In algebraic topology one sometimes has to compute the homology groups via CW complexes, reducing the problem to the calculation of $Z/B$ where $B \subseteq Z \subseteq \mathbb{Z}^n $. It is difficult enough for me sometimes if $B$ is complicated.
For instance the isomorphism $\mathbb Z \oplus \mathbb Z / \left<(2,0),(-1,2)\right> \cong \mathbb Z / 4 \mathbb Z $ is not trivial at all.
Is there a general algorithm to determine $Z/B$, as both of $Z$ and $B$ are represented as the subgroups generated by several elements of $\mathbb Z^n $? Thanks.
Yes. For instance, you can use Smith normal form to do this. This amounts to doing Gaussian elimination over the integers.
https://en.wikipedia.org/wiki/Smith_normal_form
In somewhat more detail, any subgroup of $\mathbf{Z}^n$ can be thought of as the image of a $\mathbf{Z}$-linear (that is, additive) map $\mathbf{Z}^m \to \mathbf{Z}^n$ for some integer $m$, which in turn may be represented by a matrix $A$ with integer entries.

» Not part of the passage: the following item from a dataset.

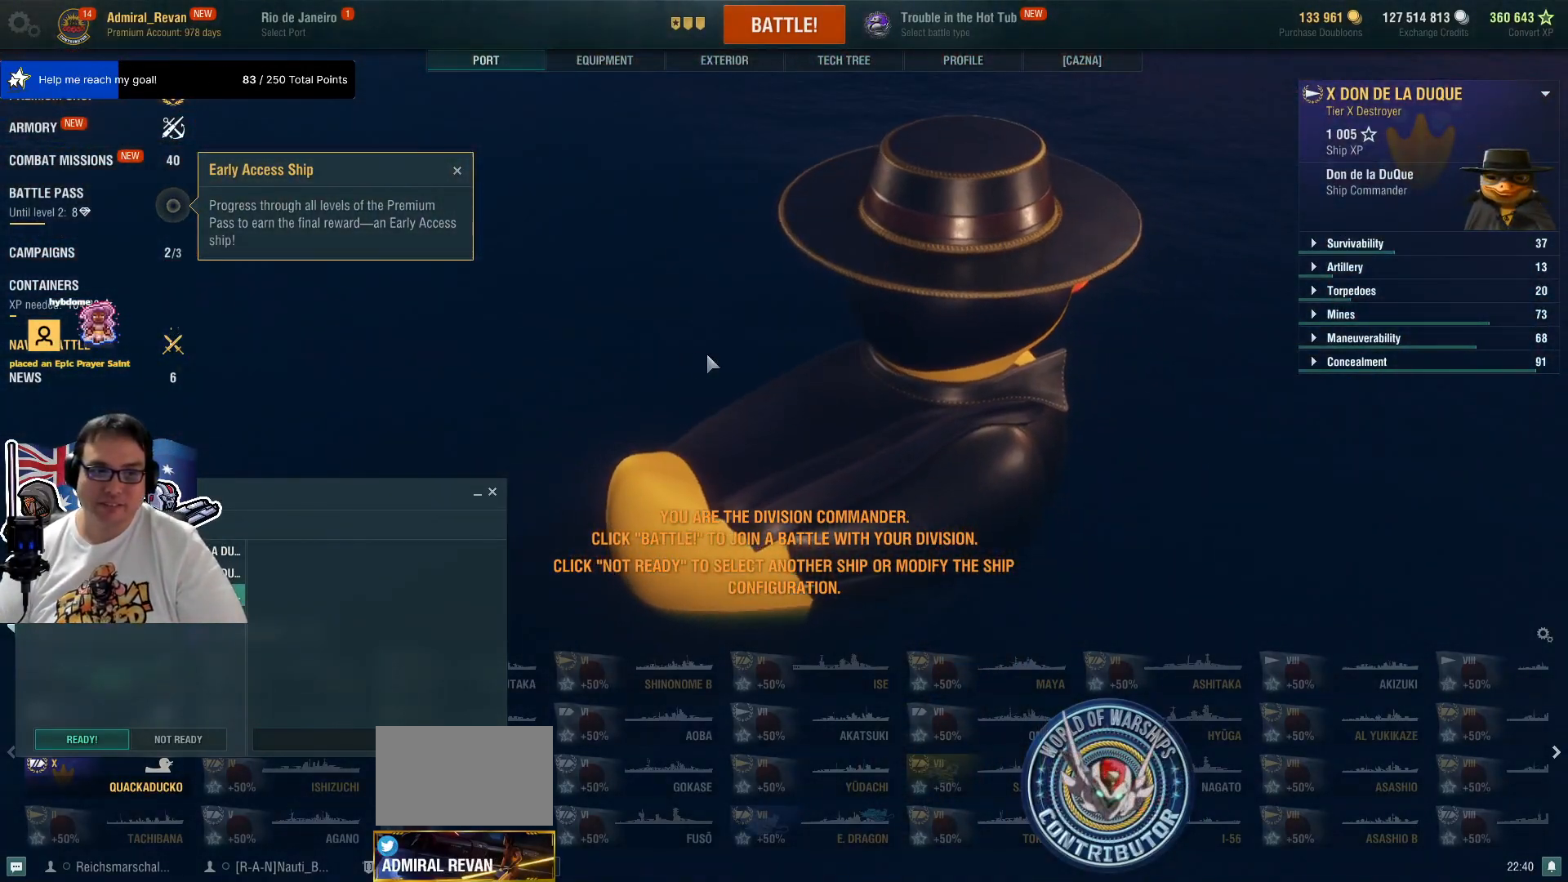
{"keys": [], "mouse": [], "mouse_move": "up-right", "events": []}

Performing elementary row operations on $A$ amounts to gradually changing the chosen basis of the target $\mathbf{Z}^n$, and performing elementary column operations on $A$ amounts to gradually changing the chosen basis of the domain $\mathbf{Z}^m$. The relevant fact is therefore that you can use elementary row and column operations to reduce $A$ to a diagonal matrix of the form $$A=\left(\begin{matrix} a_1 & 0 & 0 & \cdots \\ 0 & a_2 & 0 & \cdots \\ 0 & 0 & a_3 & \cdots \\ \vdots & \vdots & \vdots \end{matrix} \right)$$ in which $a_i$ divides $a_{i+1}$ for all $i$.
This is a computationally effective form of the fundamental theorem of abelian groups, and shows that the cokernel of $A$ is isomorphic to $$\mathrm{coker}(A) \cong \mathbf{Z}/a_1 \mathbf{Z} \oplus \mathbf{Z}/a_2 \mathbf{Z} \oplus \cdots.$$
In your chosen example, the matrix $A$ is $$A=\left(\begin{matrix} -1 & 2 \\ 2 & 0 \end{matrix} \right)$$ and by first doing the row operation replace row two by row two plus twice row one and then the column operation replace column two by column two plus twice column one reduces it to $$A=\left(\begin{matrix} -1 & 0 \\ 0 & 4 \end{matrix} \right),$$ showing that the cokernel is $\mathbf{Z}/4 \mathbf{Z}$ as claimed.